*** Opening of SOURCE MATERIAL ***

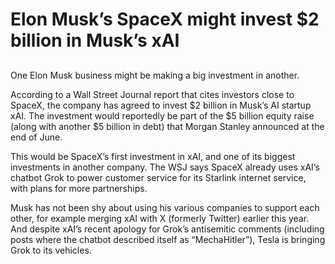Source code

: # Elon Musk’s SpaceX might invest $2 billion in Musk’s xAI
## 
One Elon Musk business might be making a big investment in another.

According to a Wall Street Journal report that cites investors close to SpaceX, the company has agreed to invest $2 billion in Musk’s AI startup xAI. The investment would reportedly be part of the $5 billion equity raise (along with another $5 billion in debt) that Morgan Stanley announced at the end of June.

This would be SpaceX’s first investment in xAI, and one of its biggest investments in another company. The WSJ says SpaceX already uses xAI’s chatbot Grok to power customer service for its Starlink internet service, with plans for more partnerships.

Musk has not been shy about using his various companies to support each other, for example merging xAI with X (formerly Twitter) earlier this year. And despite xAI’s recent apology for Grok’s antisemitic comments (including posts where the chatbot described itself as “MechaHitler”), Tesla is bringing Grok to its vehicles.
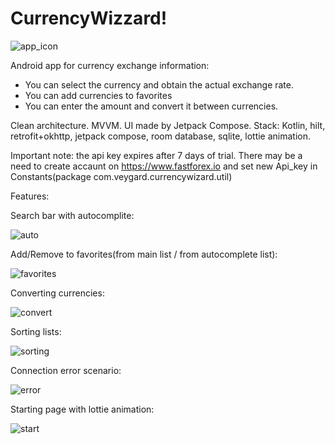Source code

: # CurrencyWizzard!

![app_icon](https://user-images.githubusercontent.com/79571688/188383806-5ec23baa-12fa-4e99-a974-c5553be08986.png)

Android app for currency exchange information: 
- You can select the currency and obtain the actual exchange rate.  
- You can add currencies to favorites
- You can enter the amount and convert it between currencies.

Clean architecture. MVVM. UI made by Jetpack Compose.
Stack: Kotlin, hilt, retrofit+okhttp, jetpack compose, room database, sqlite, lottie animation.

Important note: the api key expires after 7 days of trial. There may be a need to create accaunt on https://www.fastforex.io 
and set new Api_key in Constants(package com.veygard.currencywizard.util)


Features:

Search bar with autocomplite:

![auto](https://user-images.githubusercontent.com/79571688/188390888-9b5cf742-c587-4f98-a23b-5c92631b0d09.gif)

Add/Remove to favorites(from main list / from autocomplete list): 

![favorites](https://user-images.githubusercontent.com/79571688/188390931-0e71c185-1d52-42fa-b3bb-a7ea98e1cb80.gif)

Converting currencies:

![convert](https://user-images.githubusercontent.com/79571688/188391023-cc6a42a5-6284-4926-a749-e64628f14499.gif)

Sorting lists:

![sorting](https://user-images.githubusercontent.com/79571688/188391274-5f2ba3f9-36b7-4117-8408-579fa5c2ecbb.gif)

Connection error scenario:

![error](https://user-images.githubusercontent.com/79571688/188391831-ac4c90d6-3702-4863-87e0-95d8618d84eb.gif)

Starting page with lottie animation:

![start](https://user-images.githubusercontent.com/79571688/188391295-ac28115a-b0ca-4f9e-8764-4f8764eb8829.gif)
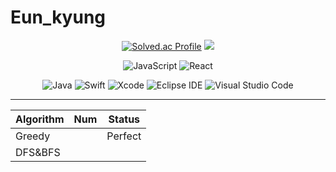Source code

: # Eun_kyung










 
<div align="center">


[![Solved.ac Profile](http://mazassumnida.wtf/api/v2/generate_badge?boj=dmsrud1501222)](https://solved.ac/dmsrud1501222/) <img src="http://mazandi.herokuapp.com/api?handle=dmsrud1501222&theme=dark"/>

![JavaScript](https://img.shields.io/badge/JavaScript-F7DF1E.svg?&style=for-the-badge&logo=JavaScript&logoColor=white)
![React](https://img.shields.io/badge/React-007396.svg?&style=for-the-badge&logo=Visual%20Studio%20Code&logoColor=white)

![Java](https://img.shields.io/badge/Java-007396.svg?&style=for-the-badge&logo=Java&logoColor=white)
![Swift](https://img.shields.io/badge/Swift-F05138.svg?&style=for-the-badge&logo=Swift&logoColor=white)
![Xcode](https://img.shields.io/badge/Xcode-147EFB.svg?&style=for-the-badge&logo=Xcode&logoColor=white)
![Eclipse IDE](https://img.shields.io/badge/Eclipse%20IDE-2C2255.svg?&style=for-the-badge&logo=Eclipse%20IDE&logoColor=white)
![Visual Studio Code](https://img.shields.io/badge/Visual%20Studio%20Code-007ACC.svg?&style=for-the-badge&logo=Visual%20Studio%20Code&logoColor=white)


<hr>
 
 |Algorithm|Num|Status|
 |------|------|------|
 |Greedy||Perfect|
 |DFS&BFS|||

<br>
 
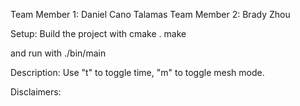 Team Member 1: Daniel Cano Talamas
Team Member 2: Brady Zhou

Setup:
Build the project with 
cmake .
make

and run with
./bin/main

Description: 
Use "t" to toggle time, "m" to toggle mesh mode.

Disclaimers:

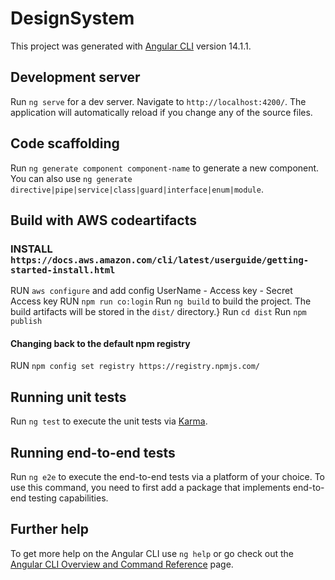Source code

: # DesignSystem

This project was generated with [Angular CLI](https://github.com/angular/angular-cli) version 14.1.1.

## Development server

Run `ng serve` for a dev server. Navigate to `http://localhost:4200/`. The application will automatically reload if you change any of the source files.

## Code scaffolding

Run `ng generate component component-name` to generate a new component. You can also use `ng generate directive|pipe|service|class|guard|interface|enum|module`.

## Build with AWS codeartifacts

### INSTALL `https://docs.aws.amazon.com/cli/latest/userguide/getting-started-install.html`

RUN `aws configure` and add config UserName - Access key - Secret Access key
RUN `npm run co:login`
Run `ng build` to build the project. The build artifacts will be stored in the `dist/` directory.}
Run `cd dist`
Run `npm publish`

#### Changing back to the default npm registry

RUN `npm config set registry https://registry.npmjs.com/`

## Running unit tests

Run `ng test` to execute the unit tests via [Karma](https://karma-runner.github.io).

## Running end-to-end tests

Run `ng e2e` to execute the end-to-end tests via a platform of your choice. To use this command, you need to first add a package that implements end-to-end testing capabilities.

## Further help

To get more help on the Angular CLI use `ng help` or go check out the [Angular CLI Overview and Command Reference](https://angular.io/cli) page.

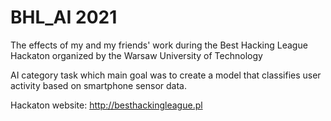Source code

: # BHL_AI 2021

The effects of my and my friends' work during the Best Hacking League Hackaton organized by the Warsaw University of Technology

AI category task which main goal was to create a model that classifies user activity based on smartphone sensor data.

Hackaton website: http://besthackingleague.pl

*** Close of SOURCE MATERIAL ***

» **WHAT THE TASK ASKS**: Strip out the pictures and repeat the listing above exactly.

» **ANSWER FOR THIS EXERCISE**:
Source code

: # Elon Musk’s SpaceX might invest $2 billion in Musk’s xAI
## 
One Elon Musk business might be making a big investment in another.

According to a Wall Street Journal report that cites investors close to SpaceX, the company has agreed to invest $2 billion in Musk’s AI startup xAI. The investment would reportedly be part of the $5 billion equity raise (along with another $5 billion in debt) that Morgan Stanley announced at the end of June.

This would be SpaceX’s first investment in xAI, and one of its biggest investments in another company. The WSJ says SpaceX already uses xAI’s chatbot Grok to power customer service for its Starlink internet service, with plans for more partnerships.

Musk has not been shy about using his various companies to support each other, for example merging xAI with X (formerly Twitter) earlier this year. And despite xAI’s recent apology for Grok’s antisemitic comments (including posts where the chatbot described itself as “MechaHitler”), Tesla is bringing Grok to its vehicles.
Source code

: # CurrencyWizzard!

![app_icon](https://user-images.githubusercontent.com/79571688/188383806-5ec23baa-12fa-4e99-a974-c5553be08986.png)

Android app for currency exchange information: 
- You can select the currency and obtain the actual exchange rate.  
- You can add currencies to favorites
- You can enter the amount and convert it between currencies.

Clean architecture. MVVM. UI made by Jetpack Compose.
Stack: Kotlin, hilt, retrofit+okhttp, jetpack compose, room database, sqlite, lottie animation.

Important note: the api key expires after 7 days of trial. There may be a need to create accaunt on https://www.fastforex.io 
and set new Api_key in Constants(package com.veygard.currencywizard.util)


Features:

Search bar with autocomplite:

![auto](https://user-images.githubusercontent.com/79571688/188390888-9b5cf742-c587-4f98-a23b-5c92631b0d09.gif)

Add/Remove to favorites(from main list / from autocomplete list): 

![favorites](https://user-images.githubusercontent.com/79571688/188390931-0e71c185-1d52-42fa-b3bb-a7ea98e1cb80.gif)

Converting currencies:

![convert](https://user-images.githubusercontent.com/79571688/188391023-cc6a42a5-6284-4926-a749-e64628f14499.gif)

Sorting lists:

![sorting](https://user-images.githubusercontent.com/79571688/188391274-5f2ba3f9-36b7-4117-8408-579fa5c2ecbb.gif)

Connection error scenario:

![error](https://user-images.githubusercontent.com/79571688/188391831-ac4c90d6-3702-4863-87e0-95d8618d84eb.gif)

Starting page with lottie animation:

![start](https://user-images.githubusercontent.com/79571688/188391295-ac28115a-b0ca-4f9e-8764-4f8764eb8829.gif)
Source code

: # Eun_kyung










 
<div align="center">


[![Solved.ac Profile](http://mazassumnida.wtf/api/v2/generate_badge?boj=dmsrud1501222)](https://solved.ac/dmsrud1501222/) <img src="http://mazandi.herokuapp.com/api?handle=dmsrud1501222&theme=dark"/>

![JavaScript](https://img.shields.io/badge/JavaScript-F7DF1E.svg?&style=for-the-badge&logo=JavaScript&logoColor=white)
![React](https://img.shields.io/badge/React-007396.svg?&style=for-the-badge&logo=Visual%20Studio%20Code&logoColor=white)

![Java](https://img.shields.io/badge/Java-007396.svg?&style=for-the-badge&logo=Java&logoColor=white)
![Swift](https://img.shields.io/badge/Swift-F05138.svg?&style=for-the-badge&logo=Swift&logoColor=white)
![Xcode](https://img.shields.io/badge/Xcode-147EFB.svg?&style=for-the-badge&logo=Xcode&logoColor=white)
![Eclipse IDE](https://img.shields.io/badge/Eclipse%20IDE-2C2255.svg?&style=for-the-badge&logo=Eclipse%20IDE&logoColor=white)
![Visual Studio Code](https://img.shields.io/badge/Visual%20Studio%20Code-007ACC.svg?&style=for-the-badge&logo=Visual%20Studio%20Code&logoColor=white)


<hr>
 
 |Algorithm|Num|Status|
 |------|------|------|
 |Greedy||Perfect|
 |DFS&BFS|||

<br>
 
 Team Member 1: Daniel Cano Talamas
Team Member 2: Brady Zhou

Setup:
Build the project with 
cmake .
make

and run with
./bin/main

Description: 
Use "t" to toggle time, "m" to toggle mesh mode.

Disclaimers:

Source code

: # DesignSystem

This project was generated with [Angular CLI](https://github.com/angular/angular-cli) version 14.1.1.

## Development server

Run `ng serve` for a dev server. Navigate to `http://localhost:4200/`. The application will automatically reload if you change any of the source files.

## Code scaffolding

Run `ng generate component component-name` to generate a new component. You can also use `ng generate directive|pipe|service|class|guard|interface|enum|module`.

## Build with AWS codeartifacts

### INSTALL `https://docs.aws.amazon.com/cli/latest/userguide/getting-started-install.html`

RUN `aws configure` and add config UserName - Access key - Secret Access key
RUN `npm run co:login`
Run `ng build` to build the project. The build artifacts will be stored in the `dist/` directory.}
Run `cd dist`
Run `npm publish`

#### Changing back to the default npm registry

RUN `npm config set registry https://registry.npmjs.com/`

## Running unit tests

Run `ng test` to execute the unit tests via [Karma](https://karma-runner.github.io).

## Running end-to-end tests

Run `ng e2e` to execute the end-to-end tests via a platform of your choice. To use this command, you need to first add a package that implements end-to-end testing capabilities.

## Further help

To get more help on the Angular CLI use `ng help` or go check out the [Angular CLI Overview and Command Reference](https://angular.io/cli) page.

Source code

: # BHL_AI 2021

The effects of my and my friends' work during the Best Hacking League Hackaton organized by the Warsaw University of Technology

AI category task which main goal was to create a model that classifies user activity based on smartphone sensor data.

Hackaton website: http://besthackingleague.pl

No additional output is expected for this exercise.